Poema para escrever no asfalto
Agora eu sei o quanto basta à ceia do coração
e o quanto sobra do naufrágio
das nossas utopias.
Agora eu sei o que significa a fala dos mortos
e esta parábola soterrada
que jorra das veias da pedra.
Agora eu sei o quanto custa o ouro das palavras
e este pacto de sangue
com as metáforas do tempo.
Agora eu sei o que se passa no coração de treva
e do homem que morre mendigando
a própria liberdade.
Agora eu sei que o pão da terra nunca foi repartido
com a nossa pobreza
e com a solidão de ninguém.
Agora eu sei que é preciso agarrar a vida
como se fosse a última dádiva
colocada em nossas mãos.
FRANCISCO CARVALHO (1927)
É, essencialmente, poeta.

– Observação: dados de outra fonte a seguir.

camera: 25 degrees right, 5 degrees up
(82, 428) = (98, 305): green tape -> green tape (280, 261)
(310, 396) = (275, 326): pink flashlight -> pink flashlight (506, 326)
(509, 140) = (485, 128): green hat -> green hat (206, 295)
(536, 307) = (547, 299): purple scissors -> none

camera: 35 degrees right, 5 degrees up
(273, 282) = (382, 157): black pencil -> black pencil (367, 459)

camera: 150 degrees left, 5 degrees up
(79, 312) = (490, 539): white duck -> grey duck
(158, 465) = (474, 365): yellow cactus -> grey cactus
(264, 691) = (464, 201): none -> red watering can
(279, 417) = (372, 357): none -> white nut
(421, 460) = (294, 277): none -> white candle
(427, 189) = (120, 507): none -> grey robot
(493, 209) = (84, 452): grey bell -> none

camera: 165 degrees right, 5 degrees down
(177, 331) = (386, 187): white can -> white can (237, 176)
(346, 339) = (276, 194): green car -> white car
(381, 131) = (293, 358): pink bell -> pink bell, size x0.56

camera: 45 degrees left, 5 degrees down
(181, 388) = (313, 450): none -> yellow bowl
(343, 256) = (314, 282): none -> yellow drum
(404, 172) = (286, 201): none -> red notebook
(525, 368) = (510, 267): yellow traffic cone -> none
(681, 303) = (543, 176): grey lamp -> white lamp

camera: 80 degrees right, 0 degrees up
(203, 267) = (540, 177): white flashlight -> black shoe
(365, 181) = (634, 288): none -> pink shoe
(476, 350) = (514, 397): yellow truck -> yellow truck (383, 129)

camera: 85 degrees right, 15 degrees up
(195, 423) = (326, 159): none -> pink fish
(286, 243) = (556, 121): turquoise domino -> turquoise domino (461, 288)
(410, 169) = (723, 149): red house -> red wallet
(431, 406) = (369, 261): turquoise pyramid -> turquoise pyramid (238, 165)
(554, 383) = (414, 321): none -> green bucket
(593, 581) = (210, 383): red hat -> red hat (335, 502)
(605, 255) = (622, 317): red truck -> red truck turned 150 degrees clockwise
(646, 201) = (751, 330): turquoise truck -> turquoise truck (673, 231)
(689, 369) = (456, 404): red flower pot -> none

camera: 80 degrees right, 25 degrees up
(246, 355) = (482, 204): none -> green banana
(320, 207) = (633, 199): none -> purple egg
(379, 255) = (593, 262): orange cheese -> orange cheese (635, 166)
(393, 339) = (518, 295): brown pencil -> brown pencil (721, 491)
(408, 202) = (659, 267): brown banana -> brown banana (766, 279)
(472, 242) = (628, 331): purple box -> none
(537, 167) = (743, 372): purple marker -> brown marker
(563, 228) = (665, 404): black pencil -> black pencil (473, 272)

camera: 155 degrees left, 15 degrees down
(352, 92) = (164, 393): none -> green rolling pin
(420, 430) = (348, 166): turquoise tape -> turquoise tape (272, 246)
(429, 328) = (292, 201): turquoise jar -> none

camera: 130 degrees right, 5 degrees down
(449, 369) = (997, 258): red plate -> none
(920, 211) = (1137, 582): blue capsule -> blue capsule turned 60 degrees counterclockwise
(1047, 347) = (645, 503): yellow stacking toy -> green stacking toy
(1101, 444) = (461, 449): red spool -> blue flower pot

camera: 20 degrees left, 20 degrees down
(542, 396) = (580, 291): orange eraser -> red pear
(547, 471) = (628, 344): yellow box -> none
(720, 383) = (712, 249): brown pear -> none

Autor de dezenas de livros do gênero, dentre os quais se destacam Canção Atrás da Esfinge (1956), Do Girassol e da Nuvem (1960), O Tempo e os Amantes (1966), Dimensão das Coisas (1967), Memorial de Orfeu (1969), Os Mortos Azuis (1971), Pastoral dos Dias Maduros (1977), As Verdes Léguas (1979), Rosa dos Eventos (1982), Quadrante Solar (1983) - Prêmio Nestlé de Literatura, As Visões do Corpo (1984), Barca dos Sentidos (1989), Rosa Geométrica (1990), Exercícios de Literatura (1990), O Tecedor e sua Trama (1992), Crônica das Raízes (1992), Flauta de Barro (1993), Galope de Pégaso (1994), Soanta dos Punhais (1994), Artefatos de Areia (1995), Textos e Contextos (1995), Rosa dos Minutos (1996), Raízes da Voz (1996), Os Exílios do Homem (1997). Membro da Academia Cearense de Letras.